For Jamaica, education access is often dismissed as a non-issue, particularly since gender parity and universal enrolment have been achieved. Yet teenage pregnancy is one of the main factors that prevent educational participation and completion for many girls. Jamaica’s 1980 education regulations stipulate that a girl who becomes pregnant “shall be excluded from attending the [public educational] institution” but may be permitted to return after the birth of her baby upon the discretion of the Education Minister.
Yet countless studies show that education is a powerful tool that enables teenage mothers to gain personal, financial, and social empowerment – providing them with the foundation to improve their life circumstances for themselves and their children. The absence of an education, however, results in the opposite: discrimination, exclusion, and the perpetuation of poverty. What’s more, the Child Care and Protection Act, and international conventions such as the Convention on the Rights of the Child and the Convention on the Elimination of All Forms of Discrimination against Women, to which Jamaica is a signatory, decree that everyone has the right to an education, including teenage mothers.
In an attempt to establish inclusive education for all, the Ministry of Education, Youth and Information implemented the National Policy for the Reintegration of School-Age Mothers into the Formal School System in 2013. The policy was a significant step toward ensuring that young mothers return to school and complete an education, thus improving their chances to provide for themselves and their children. No formal evaluation of the policy has been undertaken to date, but my tenure at the Brookings Institution has allowed for a preliminary evaluation, which has revealed some startling findings.

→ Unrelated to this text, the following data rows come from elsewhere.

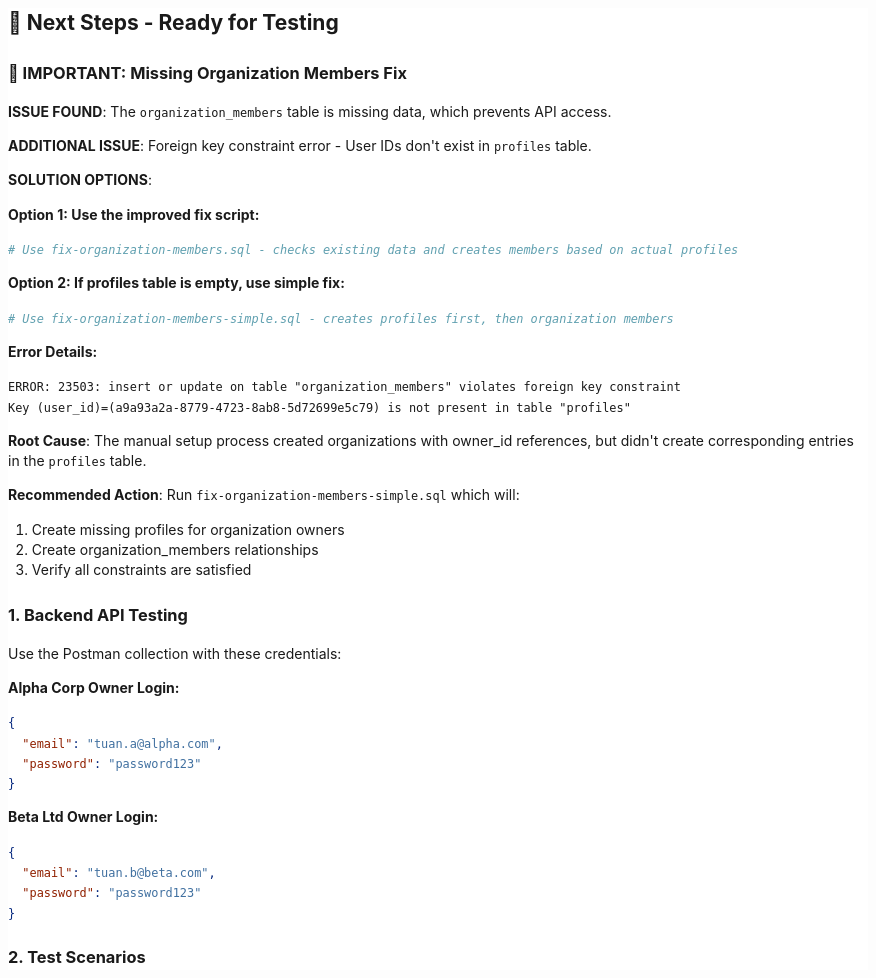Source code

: ## 🚀 **Next Steps - Ready for Testing**

### **🔧 IMPORTANT: Missing Organization Members Fix**

**ISSUE FOUND**: The `organization_members` table is missing data, which prevents API access.

**ADDITIONAL ISSUE**: Foreign key constraint error - User IDs don't exist in `profiles` table.

**SOLUTION OPTIONS**:

**Option 1: Use the improved fix script:**
```bash
# Use fix-organization-members.sql - checks existing data and creates members based on actual profiles
```

**Option 2: If profiles table is empty, use simple fix:**
```bash
# Use fix-organization-members-simple.sql - creates profiles first, then organization members
```

**Error Details:**
```
ERROR: 23503: insert or update on table "organization_members" violates foreign key constraint
Key (user_id)=(a9a93a2a-8779-4723-8ab8-5d72699e5c79) is not present in table "profiles"
```

**Root Cause**: The manual setup process created organizations with owner_id references, but didn't create corresponding entries in the `profiles` table.

**Recommended Action**: Run `fix-organization-members-simple.sql` which will:
1. Create missing profiles for organization owners
2. Create organization_members relationships
3. Verify all constraints are satisfied

### **1. Backend API Testing**
Use the Postman collection with these credentials:

**Alpha Corp Owner Login:**
```json
{
  "email": "tuan.a@alpha.com",
  "password": "password123"
}
```

**Beta Ltd Owner Login:**
```json
{
  "email": "tuan.b@beta.com", 
  "password": "password123"
}
```

### **2. Test Scenarios**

Indeed, not all girls, especially those from lower socio-economic situations, are able to benefit from this second chance of completing their formal education. In fact, some teen mothers face multiple barriers in their return to school, including a lack of financial or social support from the parents of teen mothers or from birth fathers. Furthermore, when young mothers do return to school, a subsequent lack of counseling support and little to no childcare often lead to frequent absenteeism and school dropout.
In this regard, policymakers should seek to provide additional support through a range of services such as social welfare, parenting education, and child guidance to ensure that these young mothers complete secondary level education.
My policy brief reveals mixed buy-in from critical stakeholders, including school administrators, whom, while not averse to having a policy for the reintegration of school-aged mothers, seem ambivalent when it comes to implementation. Some of this may be rooted in social norms surrounding expectations of what teenage girls should and should not do.
Further, the level of involvement shown by guidance counselors working with the girls varied among the institutions surveyed as part of my research. Some counselors were integrally involved, while others were either unaware of the policy or not allowed to interact with the girls, thus resulting in the unequal reintegration of teen mothers.
My research surfaced how critical it is that these and other key stakeholders, including parents, community personnel, biological fathers be consulted with and engaged in carrying out the reintegration policy. Such consultation and engagement is a key to ensuring that the most vulnerable benefit from the provisions of the policy. Likewise, for this policy to succeed, these stakeholders must understand the greater need for reintegration and the correlation with teen mothers completing their education and girls’ empowerment, poverty reduction, and societal development.
We know from the book by Michael Barber, Andy Moffit and Paul Kihn, Deliverology 101: A Field Guide for Educational Leaders that communication is paramount for enduring reforms to take hold. Until everyone understands his or her role in implementing a particular policy, the stated aspirations of policymakers will have no impact. A communication plan laying out the wide-ranging benefits of a completed education and explaining how parents, teachers, counselors, and school administrators are essential for effectively addressing this issue is critical at this stage.
My brief offers recommendations for closing implementation gaps to ensure the needs of the most vulnerable are met.
A key takeaway is that all state and non-state actors involved in girls’ education must pull together to ensure that no teen mom is left behind.